Rose looked from Shayne to Painter. The chief-of-detectives looked away, flicking his thumbnail across his mustache. She seemed to harden as she saw that Shayne’s reasoning had left her without allies.

“Just exactly what do you intend to do about it?”

“There’s not much we can do,” Shayne said. “You didn’t fire the gun that killed your husband, Quinn did, and there’s no way we can prove conspiracy. We can’t even prove perjury on your identification of Harris — you had the sense to qualify that. But we can take the money away from you. Goddard,” he said, addressing the insurance company president, “do you want to speak on that point?”

“I checked the banks for safe deposit accounts, as you asked me to,” Goddard said. “There’s one in Mrs. Heminway’s name and one in her father’s. It wouldn’t have mattered if you’d let her leave a minute ago, Mike, because I put a temporary stop-order on those boxes until we can get court permission to see what’s inside them. The Bay Harbor property ought to bring a nice price.”

“It’s not my father’s!” Rose cried. “It’s mine!”

“But he bought it for you, probably? It may take some litigation, but if Shayne’s charges hold up, and having worked with Shayne before, I have a feeling they will, I think the courts will decide that it was bought with money that properly belongs to us. That would go for any other real property, bought since your husband’s death. A car, say, jewelry, fur coats.”

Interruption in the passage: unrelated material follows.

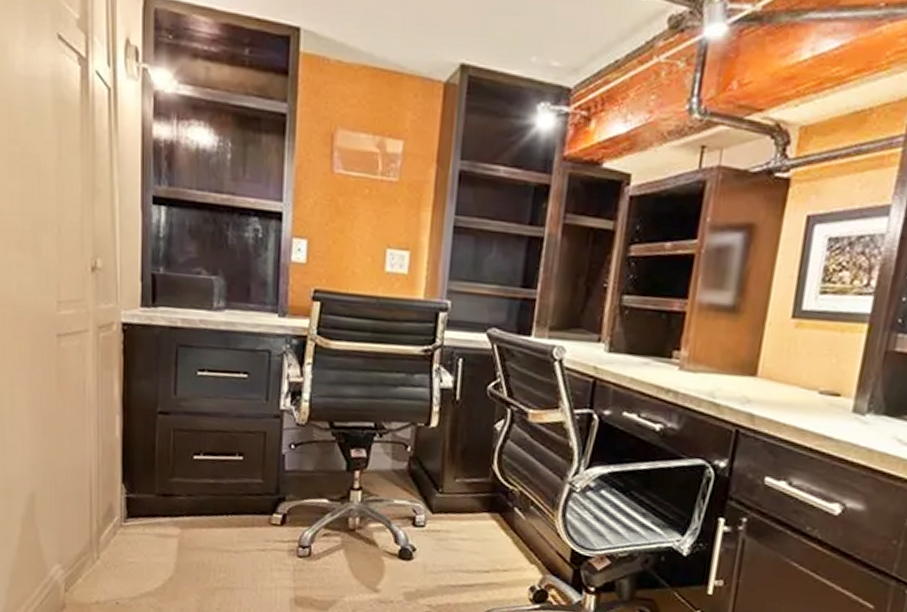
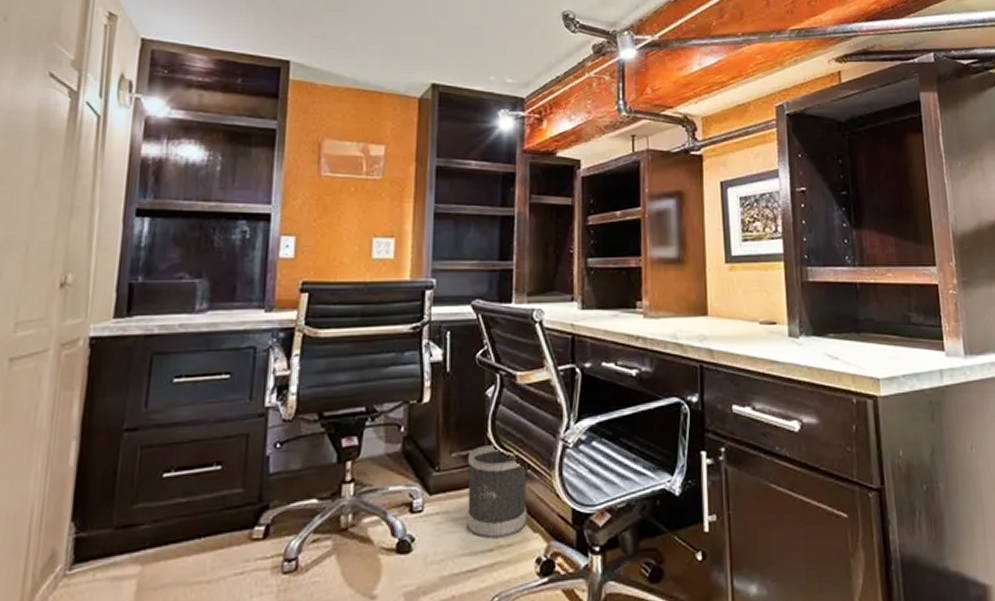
wastebasket: none [465,476,529,564] -> present [466,443,527,539]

Rose looked confused. “I’ll be left with nothing? Nothing at all?”

Painter said quickly, “You admit it?”

She rallied. “I don’t admit a thing! You’re going to have a fight on your hands! And as for you, Michael Shayne, I wish I’d paid more attention to the stories I’ve heard about you. You don’t want to settle for my little fee. You’re after higher stakes.”

Shayne said soberly, “No, I’m charging you my usual rates, and I expect to get paid. I promised I’d give Sam Harris twenty-five percent of the recovery fee, but I’ve decided he deserves it all. He’s spent three years in jail on a bad rap, and I doubt if the state of Florida will do anything but say they’re sorry.” He added to Rourke, “But don’t tell Lucy about this, Tim.”

“Norma Harris!” Rose exclaimed. “I might have known. That over-sexed, over-developed bitch. You’re birds of a feather!”

Shayne grinned. “I’m giving it to Sam, not Norma. It may be just the thing to keep their marriage together.”

“This isn’t in character, Mike,” Rourke observed. “Lucy wouldn’t believe it even if I told her.”

The door opened and a union official looked in. “Harry—”

He looked around, and Plato said impatiently, “Well? Hurry it up, because I’ve got to get out there and take the chair, if I’m going to hold the membership in line.”

“They just announced the results, Harry. You ran third. The rank-and-file—”

“What?” Plato demanded.

“Well, they won, Harry, all down the line.”

“We only put them on the ballot so there’d be a contest!” Plato cried. “What do those jerks know about running a union?” He turned angrily on Shayne. “And how about me? How about me? This is all your fault, you bastard. I’ve never been able to put aside a penny. I hope you’re satisfied! I’ll have to go back to driving a truck!”